The whole time I watched The Most Hated Woman in America I couldn’t help but imagine what this vehicle would’ve looked like had it been handled by the Coen brothers and led by Joel’s wonderful wife, Frances McDormand, in the titular role of Madylyn Murray O’Hair. At the same time, I was simply so fascinated to learn the life story of such a divisive woman, even as I craved for a longer, deeper dive into her story from any team at all. The film also genuinely improves as it goes, lifting off from a messy opening into a pretty textured study of this woman’s life. Melissa Leo, perfectly cast as such a self-satisfied, thorny woman, improves with the film without suggesting anything beyond what the film wants to about O’Hair. What’s admirable is the briskness of the editing, whizzing by years of family life to focus on Madylyn’s political and religious expitions, which is probably how Madylyn would’ve focused on those parts of her life first. The interweaving of her life’s story with her kidnapping gets a lot better once she professionally meets David Waters, easily the strongest segment of her pre-kidnapping story. I never understood why exactly the film wasn’t told chronologically, lord knows that’s not a sin that this film alone perpetrates, but it’s still an odd choice. Even if it’s presuming we don’t know Madylyn’s life story, that’s not necessarily a reason to make a frame story out of her, her son, and her granddaughter’s final weeks on Earth.
Whatever complaints I may have about the film formally, or what it might have been, the basic story of Madylyn’s crusade against religion in school is a genuinely interesting story to watch. If the first scenes, as she yells at her father while announcing her second out-of-wedlock pregnancy, seem to be trying too hard to sell this woman’s brass and atheism, it’s remarkably comfortable sitting with her once she actually takes her first case to court. Her evolving empire of fighting for the removal of religion from other public spaces, her changing relationships with two sons and their own families, her stint with televised debates against reverend Bob Harrington, and her own strange mother-son/boss-employee relationship with her eventual killer David Waters are all fascinating life stories that are all slightly undermined by the flash-forward frame narration revealing practically all of this. The actual scenes of Madylyn and her family being held hostage have a real sense of escalating danger, with such a tense rapport between the O’Hairs and their kidnappers it’s sort of amazing they hadn’t been murdered already. I don’t mean to phrase that in a way that may point the blame at the O’Hairs themselves, though Madylyn certainly goes out of her way to provoke Waters. She knows Waters can’t kill them but is too scared by him to know this once her barbs hit their marks and he starts barking at her, threatening to kill her there and then. Their actual murder, a chain reaction starting from the accidental killing of granddaughter Rose by one of the kidnappers as he attempted to rape her that leads to Madylyn watching helplessly as her son Jon be suffocated to death. Steeling herself for her own death, Madylyn tells them to kill her only moments after her son has died, unable to hide her fears in her trembling body despite the fortitude in her command. There’s something impressive in how the film is able to stay so harrowing this entire sequence, as well as the subsequent scenes where Waters is captured and reveals the fates of his associates, one silenced by Waters and the other out of fear he would talk. They’re right, but hours too late to stop him from mailing his brother a letter with enough information to damn his more committed kidnapping partners.

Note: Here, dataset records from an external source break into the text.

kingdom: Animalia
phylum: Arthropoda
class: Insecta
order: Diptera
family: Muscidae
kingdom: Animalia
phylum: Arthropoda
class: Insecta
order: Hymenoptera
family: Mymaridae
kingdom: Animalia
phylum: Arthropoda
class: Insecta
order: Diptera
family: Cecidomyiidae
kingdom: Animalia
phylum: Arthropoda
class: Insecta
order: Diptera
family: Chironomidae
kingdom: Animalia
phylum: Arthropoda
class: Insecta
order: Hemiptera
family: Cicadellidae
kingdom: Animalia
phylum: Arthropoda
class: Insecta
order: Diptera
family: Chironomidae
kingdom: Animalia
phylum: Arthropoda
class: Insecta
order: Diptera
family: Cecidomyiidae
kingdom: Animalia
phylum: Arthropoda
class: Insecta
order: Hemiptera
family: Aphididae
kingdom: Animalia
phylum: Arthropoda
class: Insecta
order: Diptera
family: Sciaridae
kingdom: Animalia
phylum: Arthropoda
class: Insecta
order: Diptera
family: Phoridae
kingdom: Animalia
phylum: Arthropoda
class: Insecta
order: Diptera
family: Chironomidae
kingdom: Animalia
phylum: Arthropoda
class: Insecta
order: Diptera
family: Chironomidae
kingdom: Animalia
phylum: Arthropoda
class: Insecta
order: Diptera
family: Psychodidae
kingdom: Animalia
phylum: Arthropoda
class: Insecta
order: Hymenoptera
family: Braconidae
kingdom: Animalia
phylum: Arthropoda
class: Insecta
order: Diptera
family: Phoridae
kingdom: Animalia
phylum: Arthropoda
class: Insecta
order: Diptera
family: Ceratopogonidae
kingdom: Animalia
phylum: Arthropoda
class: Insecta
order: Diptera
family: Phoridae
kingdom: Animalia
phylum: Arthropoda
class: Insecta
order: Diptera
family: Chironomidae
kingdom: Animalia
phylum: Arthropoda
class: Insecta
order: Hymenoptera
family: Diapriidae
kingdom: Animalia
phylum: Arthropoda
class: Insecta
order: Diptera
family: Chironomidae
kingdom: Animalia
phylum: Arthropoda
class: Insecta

If the final third is the most technically proficient segment of the film, it speaks to how well Leo pulls herself and the film together in its middle stretches that it’s a fairly compelling watch throughout. Even if it’s not essential viewing, O’Hair’s life story is such a singular one I never felt compelled to turn it off. Yes, I also spent most of the feature dreaming of what the McCoens could’ve done with it, not just because it’s been nine years since they gave her a real role to chew on in Burn After Reading, but because they’re so comfortable with the kind of prickly, aggressive character Madylyn Murray O’Hair undeniably was, even if they’ve never tackled a biopic before. Hell, I’d love to see what the Coens would do with Leo, who’s seemingly made a career out of playing brainy, spiky women, even winning an Oscar for one of them. If The Most Hated Woman In America still strikes me most for what it could’ve been, there’s still something to admire in what Leo and director Tommy O’Haver ultimately achieve for this film, nevermind my sheer, constant surprise that this woman’s story was even told, period. There’s nothing conventional about this woman or her life, and if the film could’ve done more to reflect that life properly, it still gives enough to make me look her up on my own time and fill in the cracks myself. Which maybe isn’t great, but hey. Not like this is towering enough to stop a really ambitious filmmaker from taking her story on. Maybe one day we’ll get a proper biopic on the life of Madylyn Murray O’Hair. I hope we do, and if it happens, I’ll be first in line to go.